*** Input Section Begins ***

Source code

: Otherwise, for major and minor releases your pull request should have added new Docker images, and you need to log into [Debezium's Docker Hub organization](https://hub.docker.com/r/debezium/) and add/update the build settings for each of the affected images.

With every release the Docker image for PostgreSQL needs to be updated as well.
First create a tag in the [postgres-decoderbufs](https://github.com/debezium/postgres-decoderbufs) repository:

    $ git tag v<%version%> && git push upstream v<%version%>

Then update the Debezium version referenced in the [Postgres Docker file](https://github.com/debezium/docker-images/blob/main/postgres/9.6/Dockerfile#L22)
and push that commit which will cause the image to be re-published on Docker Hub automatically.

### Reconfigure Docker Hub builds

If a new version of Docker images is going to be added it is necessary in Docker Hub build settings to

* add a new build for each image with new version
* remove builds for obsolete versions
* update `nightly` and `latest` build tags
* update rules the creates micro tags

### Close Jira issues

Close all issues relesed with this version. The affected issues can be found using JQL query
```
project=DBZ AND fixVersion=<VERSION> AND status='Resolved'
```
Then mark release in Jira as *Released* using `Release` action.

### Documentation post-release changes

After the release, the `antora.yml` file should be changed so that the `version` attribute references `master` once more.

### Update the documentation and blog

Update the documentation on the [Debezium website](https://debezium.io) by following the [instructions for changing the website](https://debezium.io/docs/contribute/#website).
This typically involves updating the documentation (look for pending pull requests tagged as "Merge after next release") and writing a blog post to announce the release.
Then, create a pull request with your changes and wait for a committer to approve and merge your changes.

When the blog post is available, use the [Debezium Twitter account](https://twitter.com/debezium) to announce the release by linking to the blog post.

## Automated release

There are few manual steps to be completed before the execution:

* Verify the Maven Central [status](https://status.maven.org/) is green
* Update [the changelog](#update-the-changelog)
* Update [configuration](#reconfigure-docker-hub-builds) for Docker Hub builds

*** Input Section Ends ***

[Instructions for the task]
Reproduce each of the records word for word.

[Result]
Source code

: Otherwise, for major and minor releases your pull request should have added new Docker images, and you need to log into [Debezium's Docker Hub organization](https://hub.docker.com/r/debezium/) and add/update the build settings for each of the affected images.

With every release the Docker image for PostgreSQL needs to be updated as well.
First create a tag in the [postgres-decoderbufs](https://github.com/debezium/postgres-decoderbufs) repository:

    $ git tag v<%version%> && git push upstream v<%version%>

Then update the Debezium version referenced in the [Postgres Docker file](https://github.com/debezium/docker-images/blob/main/postgres/9.6/Dockerfile#L22)
and push that commit which will cause the image to be re-published on Docker Hub automatically.

### Reconfigure Docker Hub builds

If a new version of Docker images is going to be added it is necessary in Docker Hub build settings to

* add a new build for each image with new version
* remove builds for obsolete versions
* update `nightly` and `latest` build tags
* update rules the creates micro tags

### Close Jira issues

Close all issues relesed with this version. The affected issues can be found using JQL query
```
project=DBZ AND fixVersion=<VERSION> AND status='Resolved'
```
Then mark release in Jira as *Released* using `Release` action.

### Documentation post-release changes

After the release, the `antora.yml` file should be changed so that the `version` attribute references `master` once more.

### Update the documentation and blog

Update the documentation on the [Debezium website](https://debezium.io) by following the [instructions for changing the website](https://debezium.io/docs/contribute/#website).
This typically involves updating the documentation (look for pending pull requests tagged as "Merge after next release") and writing a blog post to announce the release.
Then, create a pull request with your changes and wait for a committer to approve and merge your changes.

When the blog post is available, use the [Debezium Twitter account](https://twitter.com/debezium) to announce the release by linking to the blog post.

## Automated release

There are few manual steps to be completed before the execution:

* Verify the Maven Central [status](https://status.maven.org/) is green
* Update [the changelog](#update-the-changelog)
* Update [configuration](#reconfigure-docker-hub-builds) for Docker Hub builds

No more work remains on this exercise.